▶ WHAT IS BEING ASKED:
Your reply should hold every record exactly as given, with no pictures in it.
★ ★ ★
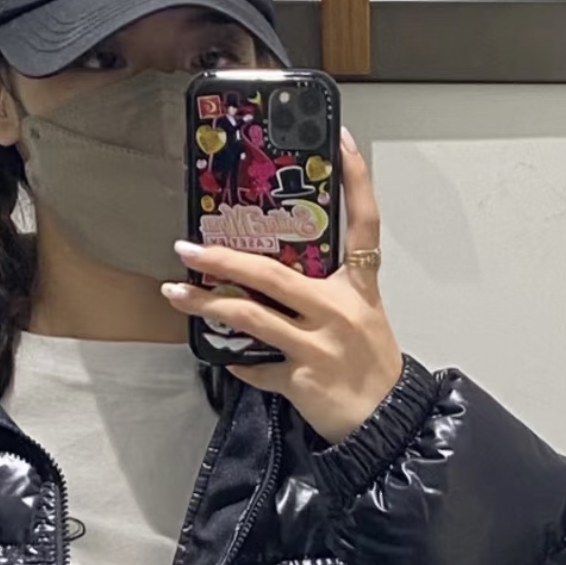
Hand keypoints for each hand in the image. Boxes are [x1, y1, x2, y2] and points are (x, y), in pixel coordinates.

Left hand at [162, 129, 403, 444]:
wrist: (388, 423)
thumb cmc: (372, 368)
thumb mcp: (364, 317)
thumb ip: (328, 292)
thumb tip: (277, 277)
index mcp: (359, 288)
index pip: (364, 223)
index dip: (356, 180)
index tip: (341, 142)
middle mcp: (339, 311)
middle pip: (273, 274)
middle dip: (224, 260)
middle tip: (188, 247)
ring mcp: (318, 346)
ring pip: (250, 317)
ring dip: (207, 305)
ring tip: (177, 293)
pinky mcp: (301, 380)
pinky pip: (256, 364)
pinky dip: (237, 359)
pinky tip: (223, 353)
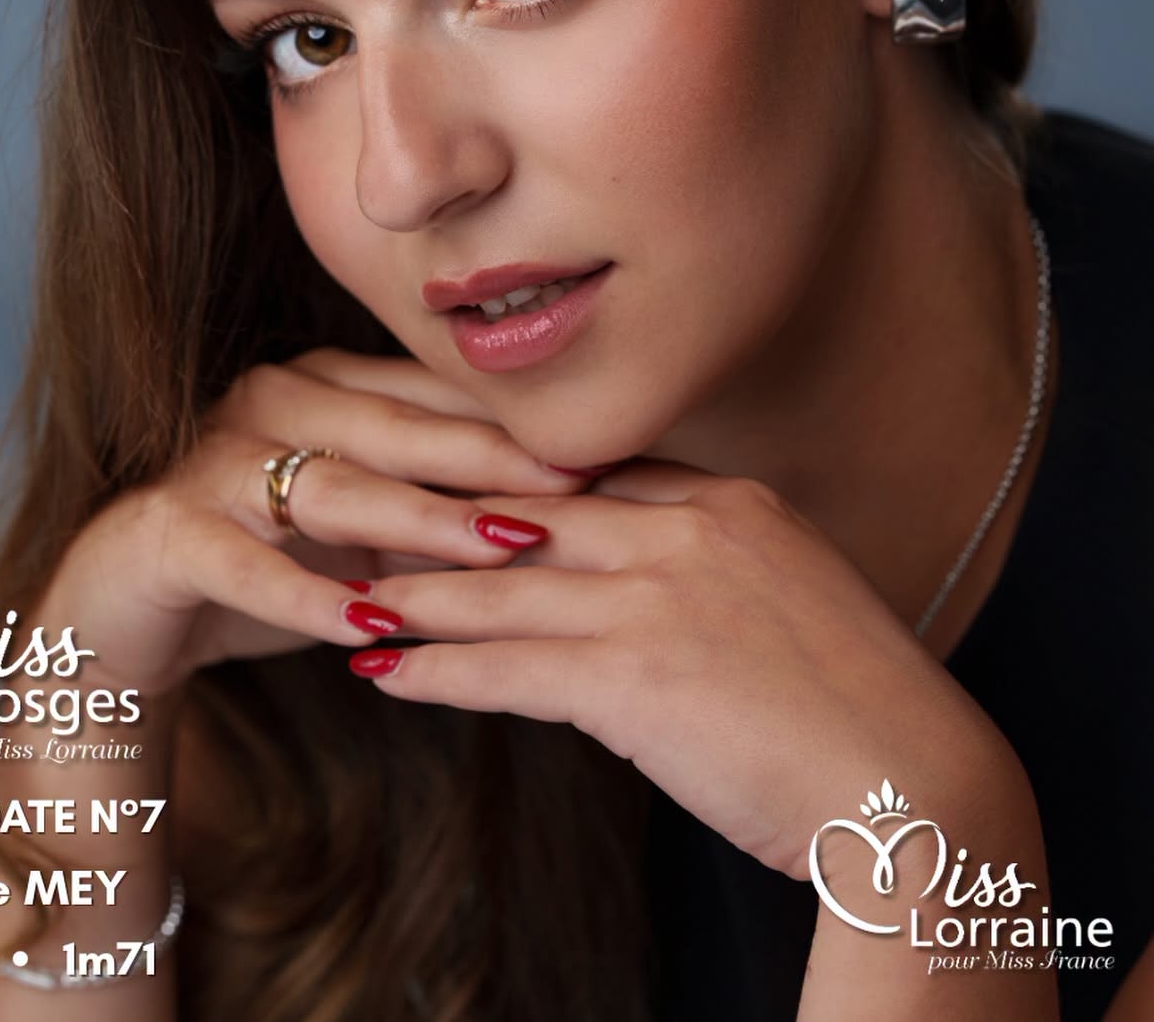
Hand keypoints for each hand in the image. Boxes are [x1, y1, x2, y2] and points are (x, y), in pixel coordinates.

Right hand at [35, 347, 591, 702]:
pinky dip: (307, 597)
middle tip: (575, 488)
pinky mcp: (166, 532)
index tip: (599, 455)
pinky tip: (369, 628)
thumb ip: (432, 506)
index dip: (514, 428)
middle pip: (394, 430)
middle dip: (490, 461)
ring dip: (418, 520)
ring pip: (330, 486)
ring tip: (499, 547)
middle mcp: (267, 404)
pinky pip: (245, 564)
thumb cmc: (259, 563)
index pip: (430, 399)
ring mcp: (212, 463)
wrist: (118, 618)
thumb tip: (561, 508)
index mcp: (320, 388)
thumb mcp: (356, 533)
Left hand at [351, 458, 1014, 882]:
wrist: (914, 788)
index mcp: (729, 502)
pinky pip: (506, 667)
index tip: (444, 480)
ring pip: (501, 588)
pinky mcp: (631, 679)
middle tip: (363, 516)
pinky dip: (436, 672)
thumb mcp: (793, 596)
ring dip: (415, 598)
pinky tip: (384, 675)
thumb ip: (712, 567)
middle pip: (527, 515)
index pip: (589, 477)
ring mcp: (655, 598)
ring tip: (351, 600)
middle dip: (437, 518)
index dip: (506, 482)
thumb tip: (636, 584)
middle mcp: (685, 530)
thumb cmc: (861, 705)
★ ★ ★
▶ OUTPUT BELOW:
Hand keypoints for each hand in the image. Boxes are [x1, y1, x2, y2] and points are (x, y), in pixel coordinates.

Left hand at [162, 129, 403, 444]:
wrist: (388, 423)
thumb cmc: (372, 368)
thumb mcp: (364, 317)
thumb ip: (328, 292)
thumb tip: (277, 277)
index mcp: (359, 288)
index pip: (364, 223)
index dip: (356, 180)
index tip: (341, 142)
middle mcp: (339, 311)
middle pip: (273, 274)
middle dip: (224, 260)
middle tip: (188, 247)
ring mcp: (318, 346)
ring pip: (250, 317)
ring dip: (207, 305)
ring tip: (177, 293)
pinky mcp: (301, 380)
pinky pip: (256, 364)
pinky dip: (237, 359)
pinky tip: (223, 353)
Hand keypoints for each hand in the image. Boxes are [x1, y1, x2, y2] and points are (x, y), in pixel coordinates.

Right hand at [35, 347, 591, 702]:
pinky dip: (307, 597)
middle tip: (575, 488)
pinky mcp: (166, 532)
index tip: (599, 455)
pinky tip: (369, 628)
thumb ip: (432, 506)
index dip: (514, 428)
middle pip: (394, 430)
middle dip: (490, 461)
ring dip: (418, 520)
ring pip: (330, 486)
ring tip: (499, 547)
middle mcp: (267, 404)
pinky pip: (245, 564)
thumb cmc: (259, 563)
index pip: (430, 399)
ring mcp: (212, 463)
wrist: (118, 618)
thumb tip: (561, 508)
index mcp: (320, 388)
thumb mcp: (356, 533)
Left hand at [351, 458, 1014, 882]:
wrist: (914, 788)
index mcp: (729, 502)
pinky pip: (506, 667)
index tip: (444, 480)
ring pip: (501, 588)
pinky mcp: (631, 679)
middle tip: (363, 516)
pinky dip: (436, 672)
thumb mcp: (793, 596)
ring dip: (415, 598)
pinky tip: (384, 675)
thumb ip: (712, 567)
middle pip: (527, 515)
index pip: (589, 477)
ring mcp: (655, 598)
ring tip: (351, 600)
middle dip: (437, 518)
index dip: (506, 482)
thumb tip: (636, 584)
middle mcp: (685, 530)
thumb cmc: (861, 705)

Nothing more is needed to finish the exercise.